The US dollar index declined in the earlier part of last week but rebounded to close marginally lower.

The US dollar index declined from 96 points a week ago to 95.7 points last Thursday. Rebound in equity markets caused gold to pull back for a correction. COMEX gold fell 2.5 per cent in a week to US$1,123.40 an ounce. WTI crude oil rebounded and increased 4.3 per cent in a week to US$42.78 per barrel.

Crude palm oil in Bursa Malaysia declined 0.4 per cent in a week to RM1,994 per metric tonne after rebounding from a low of RM1,863.

The FBM KLCI rose above the support level at 1,600 points that was broken just a week ago.
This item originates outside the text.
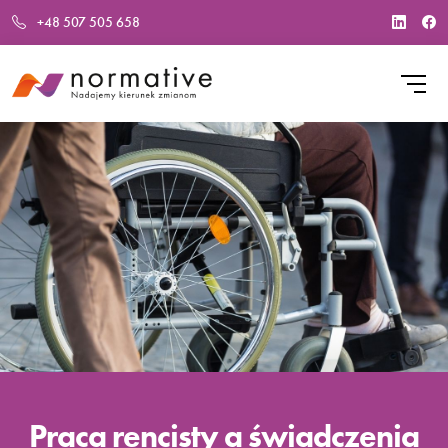
+48 507 505 658
Praca rencisty a świadczenia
We mentioned that the next technical support level is at 1,540 points.

The FBM KLCI went as low as 1,503.68 points last week but immediately rebounded. This indicates support.

However, the trend remained technically bearish as the FBM KLCI is below the short term 30-day moving average.

The FBM KLCI is also below the Ichimoku Cloud indicator.

The cloud is beginning to become narrow and this indicates that the market is about to move into a correction, as I have mentioned two weeks ago on the Ichimoku indicator.

Momentum indicators like the RSI and Momentum Oscillator are beginning to increase. However, these indicators are still below their mid-levels and this indicates a weak bearish momentum.

Furthermore, the FBM KLCI is below the middle band of the Bollinger Bands indicator.

The question now would be whether the FBM KLCI is able to turn into a rally after the strong rebound last week.

A breakout above the 1,600 points level indicates a good support. However, the FBM KLCI is not out of the bearish trend yet as it is still below the averages.

The FBM KLCI may continue to climb higher and test the short term 30-day moving average at 1,650 if it can stay above 1,600 points.

Failure to stay above 1,600 points could cause the market to fall further into correction.

 

The above commentary is solely used for educational purposes and is the contributor’s point of view using technical analysis. The commentary should not be construed as an investment advice or any form of recommendation. Should you need investment advice, please consult a licensed investment advisor.